With time on my hands, I pondered why I had sabotaged myself by prematurely revealing my identity. Soon enough, I felt a tap on my shoulder. It was my dearly departed, moving in my imagination from the past tense to the present.

"Hi Wifey," he said. Tommy was smiling, devilishly. "How's your dating life going?"

"It was you, Hubber, wasn't it? You put the idea in my head to out myself. You knew Match6 would look me up and get cold feet."

"I'm not confessing to anything," Tommy said. His smile grew broader and soon he was laughing.

It was wonderful to envision him joyous, but then I sobered. "Why didn't you want me to meet him? We could've had a date. Not marriage, as I've often promised, but a companion."

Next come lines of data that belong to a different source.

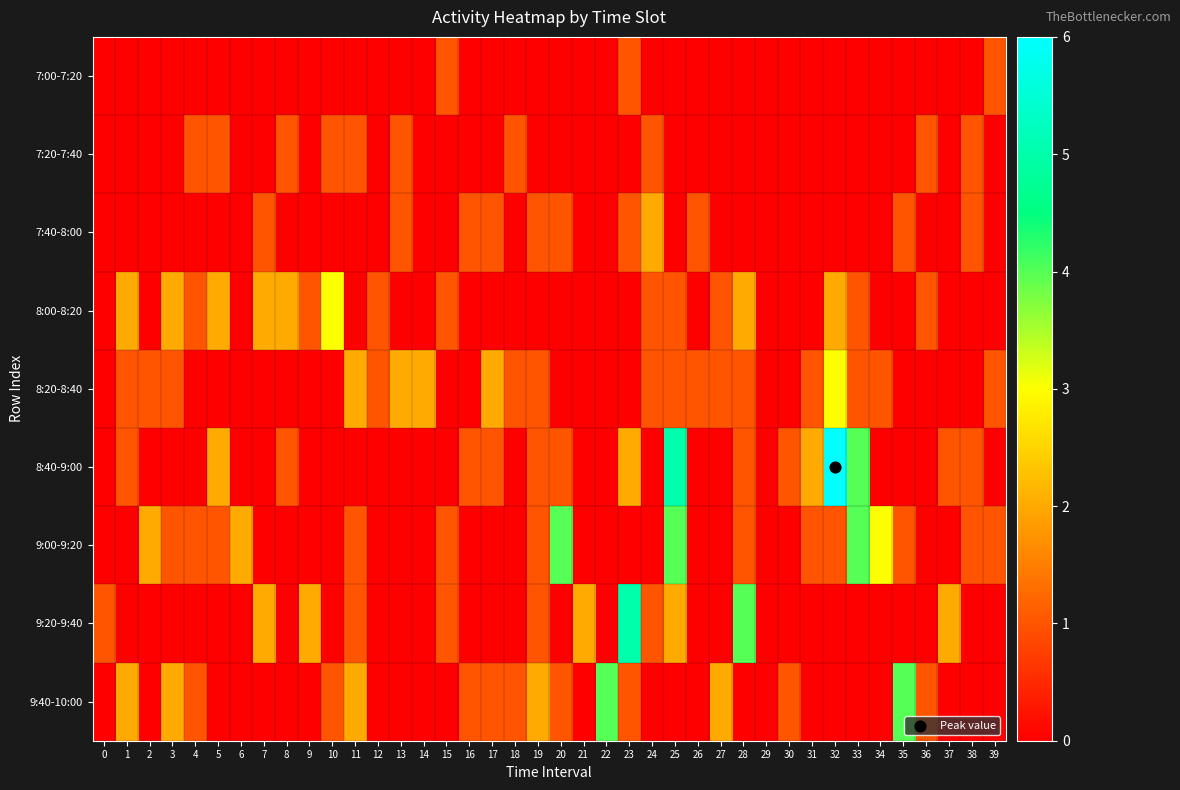

At which category is the sum across all series the highest?

25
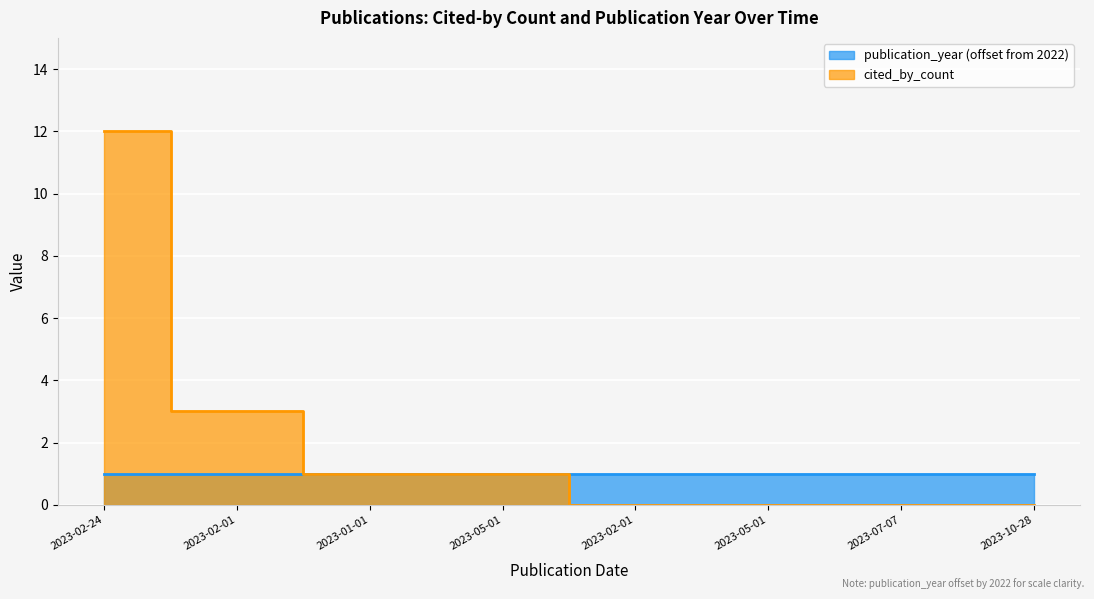

Where is the data nearest to the value 6?

2023-02-01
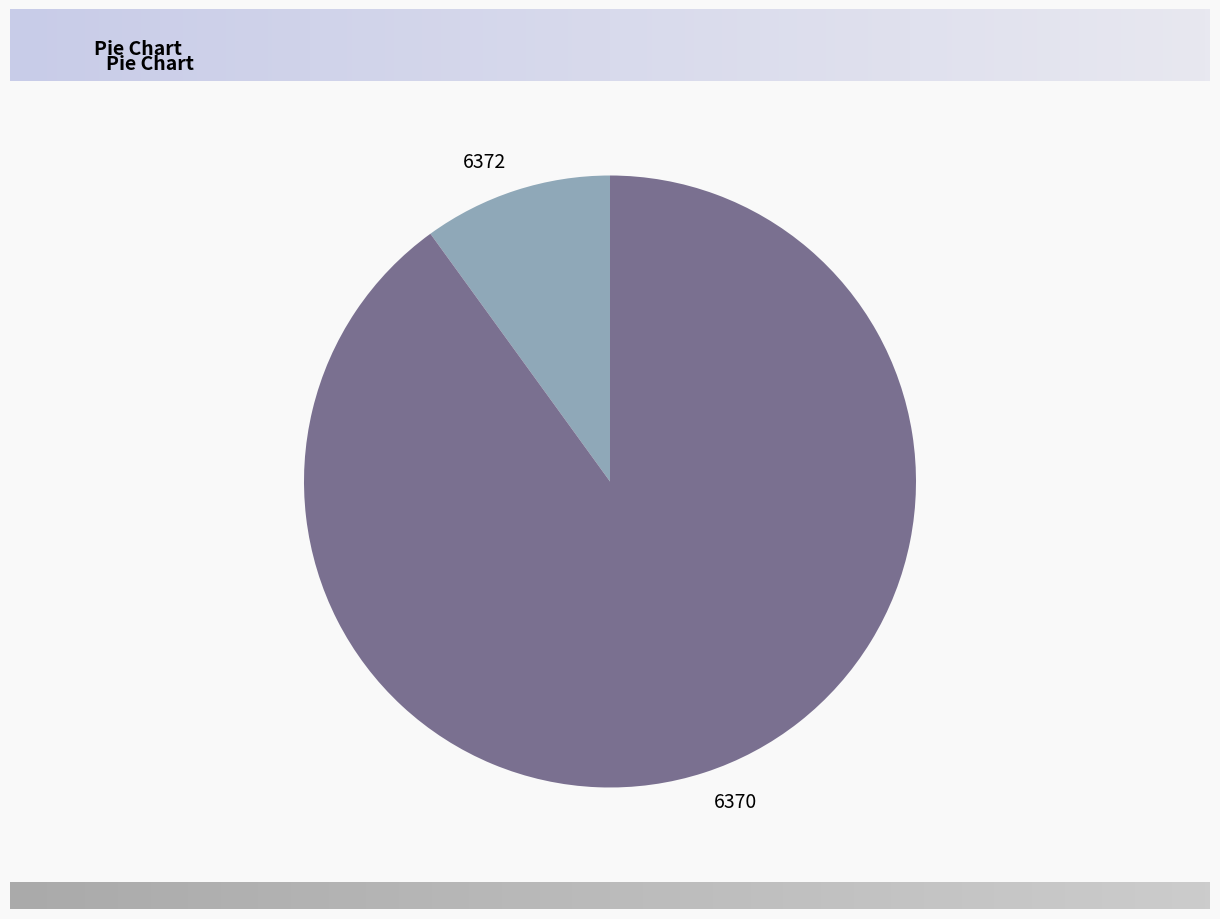

Combined, do 6372 and 6370 account for over 50%?

Yes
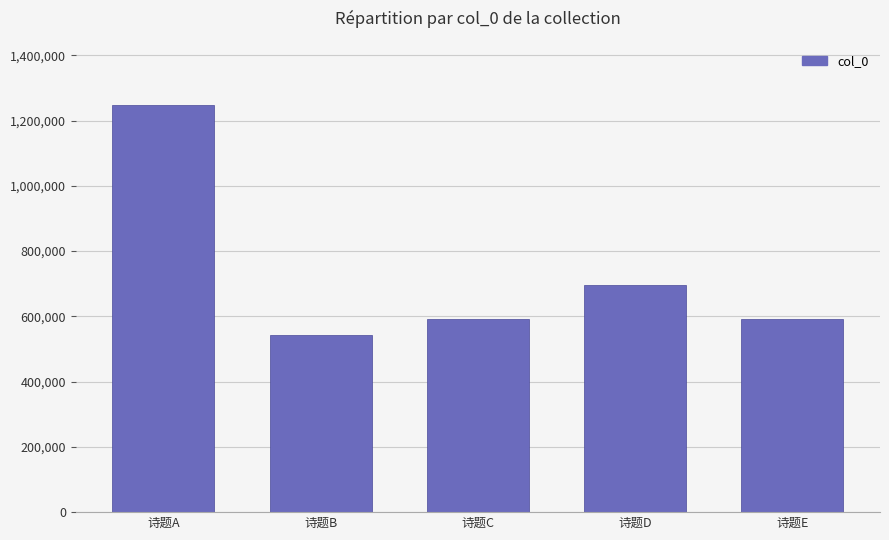

What is the value of the 4th bar from the left?

695844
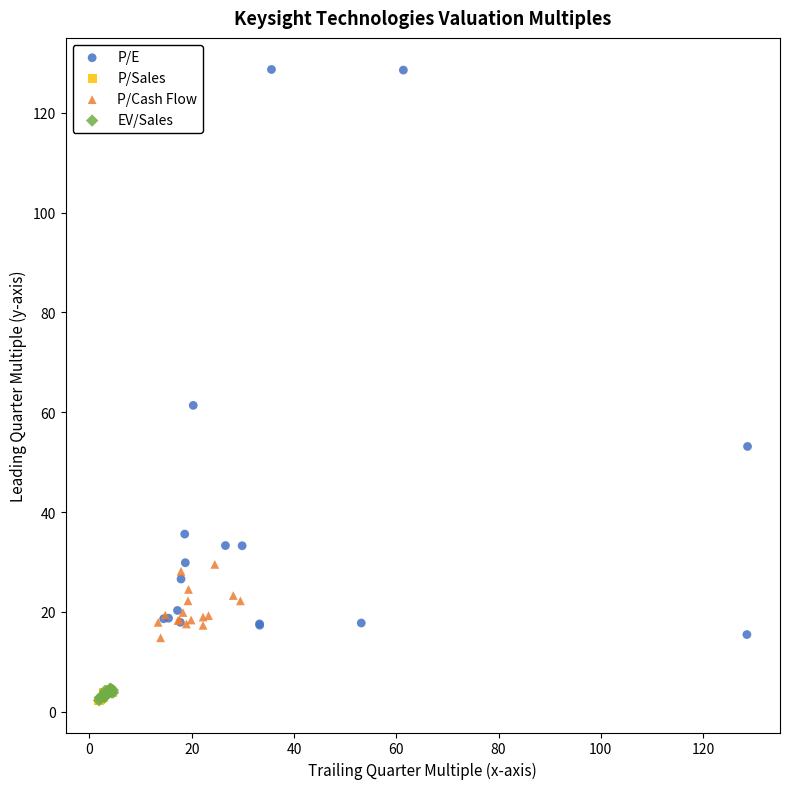

Which series contains the highest Y value?

P/E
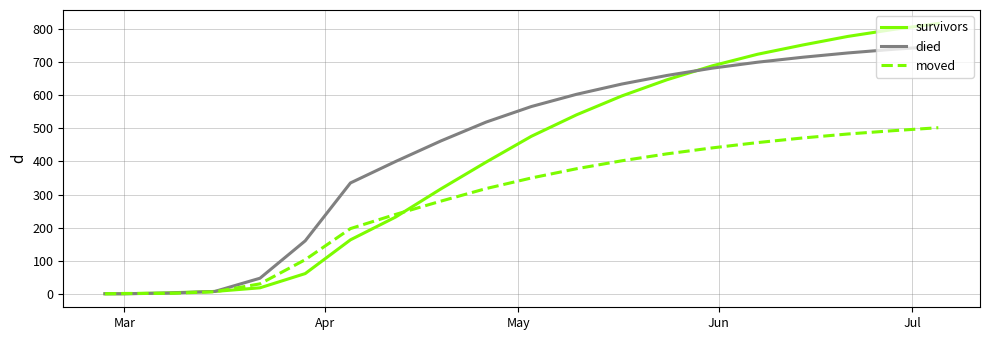

List the series in order of their peak value, highest first.

survivors, died, moved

"Listen sweetheart," he said. "I know you're trying to find a boyfriend, but I have boundaries. The guy is my friend, off limits. It'll be easier for me if your fella is a stranger."

"OK," I said. "No one in your circle. No Y or golf buddies."

So, on my list of criteria for potential dates -- which already included "must love animals, be connected to his children, be under the age of 85" -- I added, "no one who's a pal of Tommy."

With that, I felt a soft kiss on my cheek. Then, my Hubber was gone.